DIRECTIONS -
Beneath this instruction is a listing. Transcribe from it only the stretch from the line with "right eye: (243, 156)" through the line with "right knee: (226, 272)", both end lines included, exactly as written.

━━━━━━━━━━

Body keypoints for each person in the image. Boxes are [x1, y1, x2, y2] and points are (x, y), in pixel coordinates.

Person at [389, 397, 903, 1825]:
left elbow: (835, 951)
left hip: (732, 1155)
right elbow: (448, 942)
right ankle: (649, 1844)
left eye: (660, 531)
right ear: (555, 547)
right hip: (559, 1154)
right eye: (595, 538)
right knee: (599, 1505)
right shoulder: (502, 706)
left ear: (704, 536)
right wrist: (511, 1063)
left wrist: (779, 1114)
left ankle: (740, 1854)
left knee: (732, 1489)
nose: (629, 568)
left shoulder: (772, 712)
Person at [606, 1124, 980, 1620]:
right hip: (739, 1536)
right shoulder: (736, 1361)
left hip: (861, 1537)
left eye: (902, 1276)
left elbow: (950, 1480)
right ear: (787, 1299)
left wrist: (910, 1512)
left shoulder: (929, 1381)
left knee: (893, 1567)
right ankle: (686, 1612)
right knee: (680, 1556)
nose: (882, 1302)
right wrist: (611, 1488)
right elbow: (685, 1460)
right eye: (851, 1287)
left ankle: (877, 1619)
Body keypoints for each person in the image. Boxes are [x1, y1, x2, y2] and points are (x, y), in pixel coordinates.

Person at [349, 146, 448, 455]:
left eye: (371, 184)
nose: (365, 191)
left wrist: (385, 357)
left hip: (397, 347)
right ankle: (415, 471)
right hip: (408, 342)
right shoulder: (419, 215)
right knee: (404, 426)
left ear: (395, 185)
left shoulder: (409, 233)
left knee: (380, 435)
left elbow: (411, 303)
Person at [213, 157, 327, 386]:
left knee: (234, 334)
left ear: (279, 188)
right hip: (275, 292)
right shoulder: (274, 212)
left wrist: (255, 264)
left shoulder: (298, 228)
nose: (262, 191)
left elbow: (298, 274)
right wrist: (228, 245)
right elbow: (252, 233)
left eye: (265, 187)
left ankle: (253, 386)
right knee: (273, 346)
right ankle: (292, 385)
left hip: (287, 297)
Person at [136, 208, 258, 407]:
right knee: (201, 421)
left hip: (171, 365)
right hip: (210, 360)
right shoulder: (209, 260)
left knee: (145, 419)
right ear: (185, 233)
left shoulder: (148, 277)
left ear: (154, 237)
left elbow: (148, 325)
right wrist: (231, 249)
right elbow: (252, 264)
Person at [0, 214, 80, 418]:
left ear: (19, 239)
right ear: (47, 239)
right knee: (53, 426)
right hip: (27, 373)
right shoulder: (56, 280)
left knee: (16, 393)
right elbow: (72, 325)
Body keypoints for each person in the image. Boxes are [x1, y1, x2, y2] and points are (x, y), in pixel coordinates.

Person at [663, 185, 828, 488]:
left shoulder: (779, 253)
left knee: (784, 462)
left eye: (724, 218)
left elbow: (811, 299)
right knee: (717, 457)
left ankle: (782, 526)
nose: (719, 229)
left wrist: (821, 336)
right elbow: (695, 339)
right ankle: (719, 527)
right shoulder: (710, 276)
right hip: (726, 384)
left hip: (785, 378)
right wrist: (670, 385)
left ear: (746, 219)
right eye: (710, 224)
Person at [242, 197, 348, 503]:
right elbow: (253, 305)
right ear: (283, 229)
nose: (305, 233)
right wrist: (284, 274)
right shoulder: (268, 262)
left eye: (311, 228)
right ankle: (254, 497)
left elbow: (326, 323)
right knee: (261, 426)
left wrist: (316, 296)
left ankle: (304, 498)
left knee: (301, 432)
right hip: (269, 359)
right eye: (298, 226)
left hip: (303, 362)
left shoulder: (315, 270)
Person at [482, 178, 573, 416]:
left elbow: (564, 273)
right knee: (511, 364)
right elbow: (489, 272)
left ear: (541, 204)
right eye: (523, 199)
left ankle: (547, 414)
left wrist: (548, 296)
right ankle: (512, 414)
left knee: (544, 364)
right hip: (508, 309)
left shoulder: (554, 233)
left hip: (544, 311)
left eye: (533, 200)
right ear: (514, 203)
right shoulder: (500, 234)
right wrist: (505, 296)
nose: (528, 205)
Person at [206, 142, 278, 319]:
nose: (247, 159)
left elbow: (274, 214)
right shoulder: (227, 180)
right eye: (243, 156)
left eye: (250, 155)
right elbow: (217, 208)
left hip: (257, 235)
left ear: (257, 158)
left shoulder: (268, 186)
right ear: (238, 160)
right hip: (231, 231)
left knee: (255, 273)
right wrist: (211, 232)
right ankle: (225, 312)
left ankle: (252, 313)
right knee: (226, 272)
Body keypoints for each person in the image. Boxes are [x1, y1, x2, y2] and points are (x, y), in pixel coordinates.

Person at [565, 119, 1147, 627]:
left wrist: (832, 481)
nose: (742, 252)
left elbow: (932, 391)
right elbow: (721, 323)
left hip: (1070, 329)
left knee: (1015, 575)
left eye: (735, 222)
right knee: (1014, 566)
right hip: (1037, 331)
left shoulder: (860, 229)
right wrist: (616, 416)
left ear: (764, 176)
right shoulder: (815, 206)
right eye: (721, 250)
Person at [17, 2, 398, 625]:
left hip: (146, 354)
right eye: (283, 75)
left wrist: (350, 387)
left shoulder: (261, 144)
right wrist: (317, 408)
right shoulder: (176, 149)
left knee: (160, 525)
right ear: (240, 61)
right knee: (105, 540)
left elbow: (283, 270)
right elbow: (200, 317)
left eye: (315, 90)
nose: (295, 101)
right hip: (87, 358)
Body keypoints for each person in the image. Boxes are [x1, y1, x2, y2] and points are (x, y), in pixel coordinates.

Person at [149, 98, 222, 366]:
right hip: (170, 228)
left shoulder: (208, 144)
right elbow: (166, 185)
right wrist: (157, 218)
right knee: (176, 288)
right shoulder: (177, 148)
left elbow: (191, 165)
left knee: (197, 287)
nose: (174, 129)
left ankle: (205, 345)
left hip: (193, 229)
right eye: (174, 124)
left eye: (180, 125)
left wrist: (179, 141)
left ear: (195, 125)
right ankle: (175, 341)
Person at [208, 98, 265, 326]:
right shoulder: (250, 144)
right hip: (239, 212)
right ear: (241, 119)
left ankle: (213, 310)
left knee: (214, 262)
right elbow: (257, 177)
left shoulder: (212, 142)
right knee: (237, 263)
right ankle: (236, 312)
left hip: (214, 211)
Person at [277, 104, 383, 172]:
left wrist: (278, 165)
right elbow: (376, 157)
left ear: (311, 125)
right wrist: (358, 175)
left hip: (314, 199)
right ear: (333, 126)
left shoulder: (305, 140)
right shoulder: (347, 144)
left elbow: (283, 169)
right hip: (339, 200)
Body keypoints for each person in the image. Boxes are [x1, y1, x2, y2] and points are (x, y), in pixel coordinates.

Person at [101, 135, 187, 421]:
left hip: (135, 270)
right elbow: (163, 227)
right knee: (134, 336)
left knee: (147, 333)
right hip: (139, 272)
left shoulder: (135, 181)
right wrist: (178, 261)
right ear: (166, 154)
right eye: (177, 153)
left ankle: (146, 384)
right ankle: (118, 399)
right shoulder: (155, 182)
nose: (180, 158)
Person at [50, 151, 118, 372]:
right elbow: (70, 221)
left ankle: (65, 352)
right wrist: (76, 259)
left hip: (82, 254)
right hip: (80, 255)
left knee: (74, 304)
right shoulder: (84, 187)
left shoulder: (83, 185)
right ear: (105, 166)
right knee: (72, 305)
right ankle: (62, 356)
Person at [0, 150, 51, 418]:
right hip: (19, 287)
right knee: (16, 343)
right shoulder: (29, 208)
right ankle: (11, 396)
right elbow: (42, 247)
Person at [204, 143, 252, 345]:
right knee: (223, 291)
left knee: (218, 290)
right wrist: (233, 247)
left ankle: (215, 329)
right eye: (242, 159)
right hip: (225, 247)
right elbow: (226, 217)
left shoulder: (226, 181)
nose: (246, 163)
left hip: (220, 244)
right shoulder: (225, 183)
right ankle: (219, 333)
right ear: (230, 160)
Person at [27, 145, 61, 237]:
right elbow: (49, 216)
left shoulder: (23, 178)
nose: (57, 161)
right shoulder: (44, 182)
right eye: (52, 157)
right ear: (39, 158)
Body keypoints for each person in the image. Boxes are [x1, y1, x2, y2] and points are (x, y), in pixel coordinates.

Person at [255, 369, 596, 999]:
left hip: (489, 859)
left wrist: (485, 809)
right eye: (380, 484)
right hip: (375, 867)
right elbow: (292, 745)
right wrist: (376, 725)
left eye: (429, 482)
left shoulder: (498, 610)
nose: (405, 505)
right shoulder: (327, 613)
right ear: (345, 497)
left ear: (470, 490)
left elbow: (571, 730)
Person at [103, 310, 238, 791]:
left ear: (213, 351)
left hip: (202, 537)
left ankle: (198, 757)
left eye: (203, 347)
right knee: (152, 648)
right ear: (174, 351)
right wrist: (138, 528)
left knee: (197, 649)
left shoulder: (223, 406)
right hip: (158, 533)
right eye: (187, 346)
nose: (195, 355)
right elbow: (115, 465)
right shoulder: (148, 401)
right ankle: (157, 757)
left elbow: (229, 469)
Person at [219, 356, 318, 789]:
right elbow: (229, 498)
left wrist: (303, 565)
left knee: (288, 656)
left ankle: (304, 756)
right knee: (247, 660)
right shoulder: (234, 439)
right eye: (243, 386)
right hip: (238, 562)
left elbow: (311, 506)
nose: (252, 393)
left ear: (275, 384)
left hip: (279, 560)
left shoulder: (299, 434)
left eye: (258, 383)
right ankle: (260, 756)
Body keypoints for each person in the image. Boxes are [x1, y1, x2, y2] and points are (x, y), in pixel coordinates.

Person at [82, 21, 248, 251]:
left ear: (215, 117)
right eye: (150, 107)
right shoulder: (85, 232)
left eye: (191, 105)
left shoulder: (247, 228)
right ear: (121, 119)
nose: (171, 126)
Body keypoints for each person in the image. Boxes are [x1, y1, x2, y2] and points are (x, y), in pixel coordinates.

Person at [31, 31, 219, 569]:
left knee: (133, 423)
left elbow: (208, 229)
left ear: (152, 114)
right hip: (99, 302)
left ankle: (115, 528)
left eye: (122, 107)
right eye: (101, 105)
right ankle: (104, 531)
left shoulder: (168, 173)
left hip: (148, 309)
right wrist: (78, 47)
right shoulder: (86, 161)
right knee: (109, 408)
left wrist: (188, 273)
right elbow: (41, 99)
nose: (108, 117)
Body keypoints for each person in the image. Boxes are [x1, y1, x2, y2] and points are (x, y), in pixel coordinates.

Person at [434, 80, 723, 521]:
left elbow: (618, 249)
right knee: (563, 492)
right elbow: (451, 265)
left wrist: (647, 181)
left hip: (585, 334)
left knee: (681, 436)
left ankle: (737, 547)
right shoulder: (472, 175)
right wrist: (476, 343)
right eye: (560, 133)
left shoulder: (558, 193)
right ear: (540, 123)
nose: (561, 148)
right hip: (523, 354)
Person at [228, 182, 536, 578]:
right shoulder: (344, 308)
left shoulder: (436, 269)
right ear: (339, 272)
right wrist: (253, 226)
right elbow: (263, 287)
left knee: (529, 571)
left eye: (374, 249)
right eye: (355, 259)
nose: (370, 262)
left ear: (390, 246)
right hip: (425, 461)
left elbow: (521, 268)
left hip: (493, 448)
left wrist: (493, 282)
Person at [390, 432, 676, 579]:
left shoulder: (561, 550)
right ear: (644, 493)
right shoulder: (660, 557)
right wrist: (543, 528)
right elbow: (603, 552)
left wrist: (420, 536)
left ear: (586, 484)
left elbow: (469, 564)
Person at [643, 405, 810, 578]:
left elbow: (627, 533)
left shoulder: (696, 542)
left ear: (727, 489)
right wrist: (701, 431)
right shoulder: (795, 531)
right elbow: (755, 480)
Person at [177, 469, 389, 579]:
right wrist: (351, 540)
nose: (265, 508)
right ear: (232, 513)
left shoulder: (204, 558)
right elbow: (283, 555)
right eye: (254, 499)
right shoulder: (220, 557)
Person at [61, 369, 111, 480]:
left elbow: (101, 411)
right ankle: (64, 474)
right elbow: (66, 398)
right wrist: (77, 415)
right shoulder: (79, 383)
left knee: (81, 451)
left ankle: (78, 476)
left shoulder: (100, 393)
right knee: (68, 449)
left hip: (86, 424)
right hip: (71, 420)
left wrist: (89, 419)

━━━━━━━━━━

SOLUTION FOR THIS TASK -
right eye: (243, 156)
left eye: (250, 155)
right elbow: (217, 208)
left hip: (257, 235)
left ear: (257, 158)
left shoulder: (268, 186)
right ear: (238, 160)
right hip: (231, 231)
left knee: (255, 273)
right wrist: (211, 232)
right ankle: (225, 312)
left ankle: (252, 313)
right knee: (226, 272)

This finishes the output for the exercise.